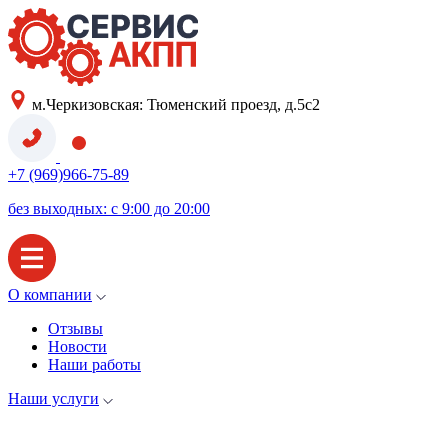
м.Черкизовская: Тюменский проезд, д.5с2
+7 (969)966-75-89
без выходных: с 9:00 до 20:00
О компании
Отзывы
Новости
Наши работы
Наши услуги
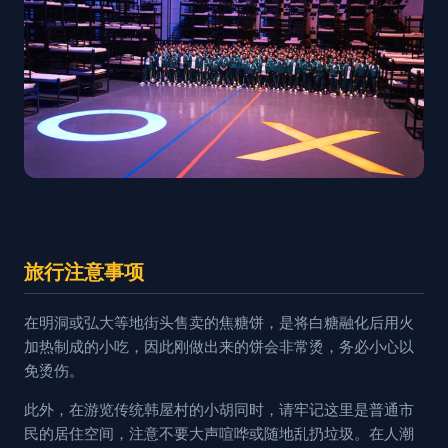
旅行注意事项
在明洞或弘大等地街头售卖的焦糖饼，是将白糖融化后用火
加热制成的小吃，因此刚做出来的饼会非常烫，务必小心以
免烫伤。
此外，在游览传统韩屋村的小胡同时，请牢记这里是普通市
民的居住空间，注意不要大声喧哗或随地乱扔垃圾。在人潮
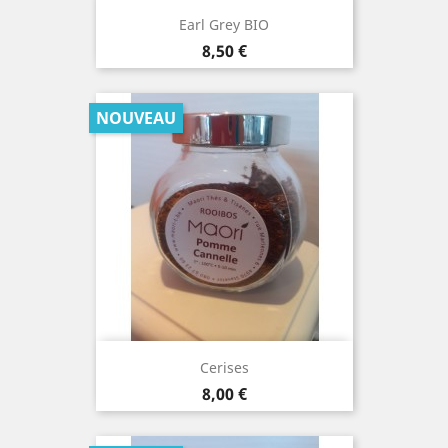
Earl Grey BIO
Prix
8,50 €
NOUVEAU
Cerises
Prix
8,00 €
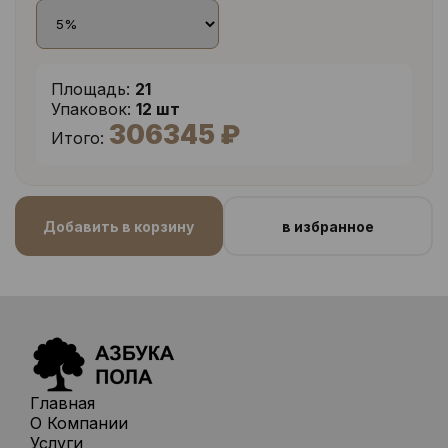
Площадь:
21
Упаковок:
12 шт
306345 ₽
Итого:
Добавить в корзину
в избранное
Главная
О Компании
Услуги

*Written task:* The response must consist of the entries above exactly as they stand, minus any pictures.

*Exercise response:*
м.Черкизовская: Тюменский проезд, д.5с2
+7 (969)966-75-89
без выходных: с 9:00 до 20:00
О компании
Отзывы
Новости
Наши работы
Наши услуги
旅行注意事项
在明洞或弘大等地街头售卖的焦糖饼，是将白糖融化后用火
加热制成的小吃，因此刚做出来的饼会非常烫，务必小心以
免烫伤。
此外，在游览传统韩屋村的小胡同时，请牢记这里是普通市
民的居住空间，注意不要大声喧哗或随地乱扔垃圾。在人潮
Earl Grey BIO
Prix
8,50 €
NOUVEAU
Cerises
Prix
8,00 €
Площадь:
21
Упаковок:
12 шт
306345 ₽
Итого:
Добавить в корзину
в избранное
Главная
О Компании
Услуги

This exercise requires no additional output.